> ACTIVITÉ 1
Recopiez à l'identique le passage de l'extrait sur Spinoza qui va de « je ne l'avais » jusqu'à « chez Spinoza ? ».

> EXTRAIT DE PAGE
+++++

Miam a écrit :« Puis: si la notion commune saisit la chose en tant qu'elle existe en acte, est-ce que cela exclut que ce qu'elle saisit, c'est l'être formel de cette chose (mais alors je fais à nouveau une distinction entre l'être formel et l'essence formelle: comme il est impossible que 2 essences ont quelque chose en commun (au niveau de ce qui les constitue en tant qu'essence), je suppose qu'une notion commune d'une essence formelle n'est pas vraiment possible ».

C’est l’essence actuelle que saisit la notion commune. Actuelle parce que actuellement existante dans la durée. La notion commune n’est pas différente d’un concours de conatus, c’est à dire d’essences actuelles, de façon à produire un même effet. C’est donc une partie de l’essence actuelle (conatus) d’une chose que je saisit dans la notion commune. Et de ce fait j’ai l’idée de l’essence actuelle de cette partie de chose ou propre commun.


je ne l'avais pas encore pensé comme ça, mais cela me semble potentiellement très pertinent. Cela ne résout pas vraiment le problème de la présence et/ou du rôle du formel dans la formation de la notion commune, mais en tant qu'approche de ce que c'est qu'une notion commune, j'ai vraiment l'impression que l'aborder d'une telle manière clarifie beaucoup de choses.
Mais cela voudrait dire que saisir une partie de l'essence actuelle d'une chose, ou saisir le propre commun (le fait que deux essences actuelles se conjuguent pour produire un même effet), signifierait saisir quand même le propre d'une essence. Or comme les essences ne peuvent rien avoir en commun, le propre d'une essence ne lui appartiendrait donc pas vraiment, chez Spinoza ?

Miam a écrit :Ensuite : une idée passive n’est qu’un effet : elle n’a pas de puissance causale. L’idée de Pégase n’est pas cause d’une autre idée, sinon par association entre des images, mais il s’agit alors de l’ordre des affections (des effets). Une idée active est bien sûr aussi un effet, mais également une cause et comprend en elle la causalité immanente et infinie qui fait d’elle cette cause (degré de puissance infinie).


Je continue à avoir un problème avec ce genre de raisonnements, et cela pour 2 raisons:
1) Spinoza ne dit pas que la passion n'a pas de puissance causale. Il dit juste que, dans la passion, nous avons une idée dont nous ne sommes pas la SEULE cause.

+++++

[Extraits d'un jeu de données]
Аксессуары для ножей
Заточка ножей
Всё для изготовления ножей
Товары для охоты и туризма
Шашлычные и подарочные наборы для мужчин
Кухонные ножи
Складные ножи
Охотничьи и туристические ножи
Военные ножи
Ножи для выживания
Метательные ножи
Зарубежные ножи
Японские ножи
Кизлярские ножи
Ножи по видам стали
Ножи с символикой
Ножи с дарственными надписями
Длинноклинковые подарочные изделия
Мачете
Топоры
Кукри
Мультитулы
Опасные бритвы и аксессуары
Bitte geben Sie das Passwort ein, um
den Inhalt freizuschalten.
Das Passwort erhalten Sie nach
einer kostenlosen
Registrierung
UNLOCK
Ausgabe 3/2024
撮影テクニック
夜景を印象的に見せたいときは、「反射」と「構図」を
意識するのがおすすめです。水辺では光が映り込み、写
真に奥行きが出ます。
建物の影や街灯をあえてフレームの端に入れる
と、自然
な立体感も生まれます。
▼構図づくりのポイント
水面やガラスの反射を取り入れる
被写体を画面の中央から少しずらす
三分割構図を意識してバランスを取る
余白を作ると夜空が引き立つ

+++++

> ACTIVITÉ 2
Extrayez telles quelles toutes les lignes des entrées du jeu de données ci-dessus.

> ZONE DE RÉPONSE 1
je ne l'avais pas encore pensé comme ça, mais cela me semble potentiellement très pertinent. Cela ne résout pas vraiment le problème de la présence et/ou du rôle du formel dans la formation de la notion commune, mais en tant qu'approche de ce que c'est qu'une notion commune, j'ai vraiment l'impression que l'aborder d'une telle manière clarifie beaucoup de choses.
Mais cela voudrait dire que saisir une partie de l'essence actuelle d'une chose, ou saisir le propre commun (le fait que deux essences actuelles se conjuguent pour produire un même effet), signifierait saisir quand même le propre d'une essence. Or comme les essences ne peuvent rien avoir en commun, le propre d'une essence ne lui appartiendrait donc pas vraiment, chez Spinoza ?

> ZONE DE RÉPONSE 2
Аксессуары для ножей
Заточка ножей
Всё для изготовления ножей
Товары для охоты и туризма
Шашлычные и подарочные наборы для мужчин
Кухонные ножи
Складные ножи
Охотничьи и туристические ножи
Военные ножи
Ножи для выживания
Метательные ножи
Зарубежные ножи
Японские ножи
Кизлярские ножи
Ножи по видам стали
Ножи с символикой
Ножи с дарственными надписями
Длинноклинковые подарочные изделия
Мачете
Топоры
Кукри
Мультитулы
Опасные бритвы и аксессуары
Bitte geben Sie das Passwort ein, um
den Inhalt freizuschalten.
Das Passwort erhalten Sie nach
einer kostenlosen
Registrierung
UNLOCK
Ausgabe 3/2024
撮影テクニック
夜景を印象的に見せたいときは、「反射」と「構図」を
意識するのがおすすめです。水辺では光が映り込み、写
真に奥行きが出ます。
建物の影や街灯をあえてフレームの端に入れる
と、自然
な立体感も生まれます。
▼構図づくりのポイント
水面やガラスの反射を取り入れる
被写体を画面の中央から少しずらす
三分割構図を意識してバランスを取る
余白を作ると夜空が引き立つ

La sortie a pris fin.